Whether or not one regards “Big Data” as one of those empty buzz-phrases that seize the business world’s collective imagination every few years, new data from research firm Gartner suggests that analyzing massive amounts of machine and social data will become big business over the next year.
Gartner believes that Big Data will create $28 billion in worldwide spending this year, rising to $34 billion in 2013. Most of that spending will involve upgrading “traditional solutions” to handle the flood of data entering organizations from a variety of sources, including social networks, sensors and customer interactions; the firm believes that a mere $4.3 billion in sales will come from “new big data functionality.”

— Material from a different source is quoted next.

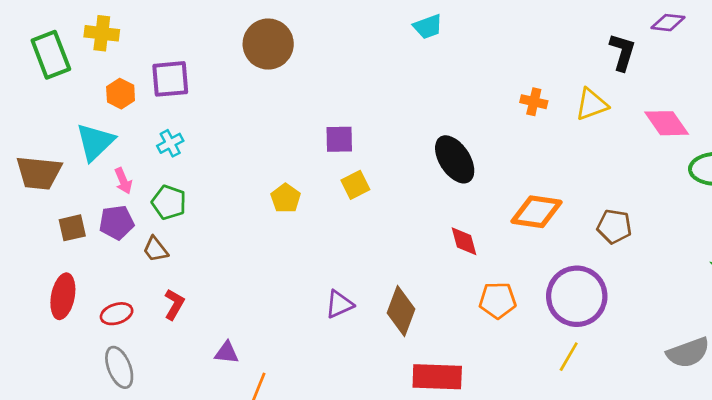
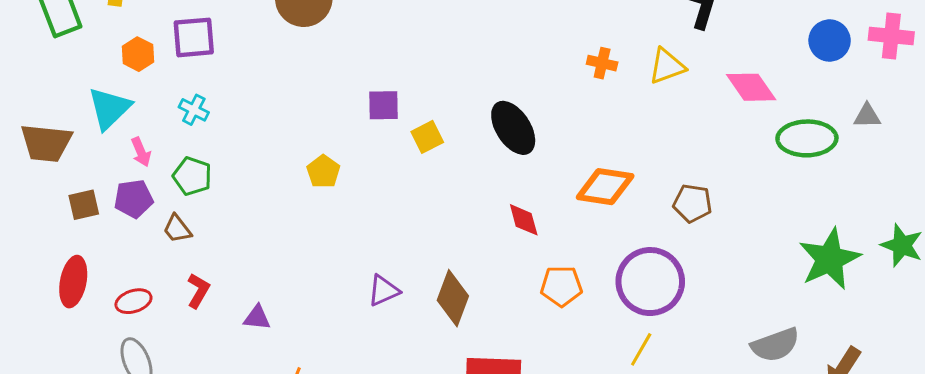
cyan cross: (170, 143) -> (194, 110), turned -35
yellow square: (355, 185) -> (427, 137), moved
purple triangle: (227, 353) -> (257, 318), moved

“In 2011, big data formed a new driver in almost every category of IT spending,” Mark Beyer, research vice president at Gartner, wrote in an Oct. 17 statement. “However, through 2018, big data requirements will gradually evolve from differentiation to ‘table stakes’ in information management practices and technology.”
By 2020, he added, “Big data features and functionality will be non-differentiating and routinely expected from traditional enterprise vendors and part of their product offerings.”
Because of that trend, data analytics will end up more embedded into “traditional” software platforms, becoming just another feature set as opposed to a competitive differentiator. And once that happens, the advantage of tailor-designed “Big Data” software over business software will decline.
“Because big data’s effects are pervasive,” Beyer continued, “big data will evolve to become a standardized requirement in leading information architectural practices, forcing older practices and technology into early obsolescence.”
In other words, integrated data analytics could become the “new normal” for hardware and software—good for any organization looking to make sense of the data flooding their organizations, but also a trend that could make things more complicated for any IT pro trying to manage their organization’s hardware and software stack.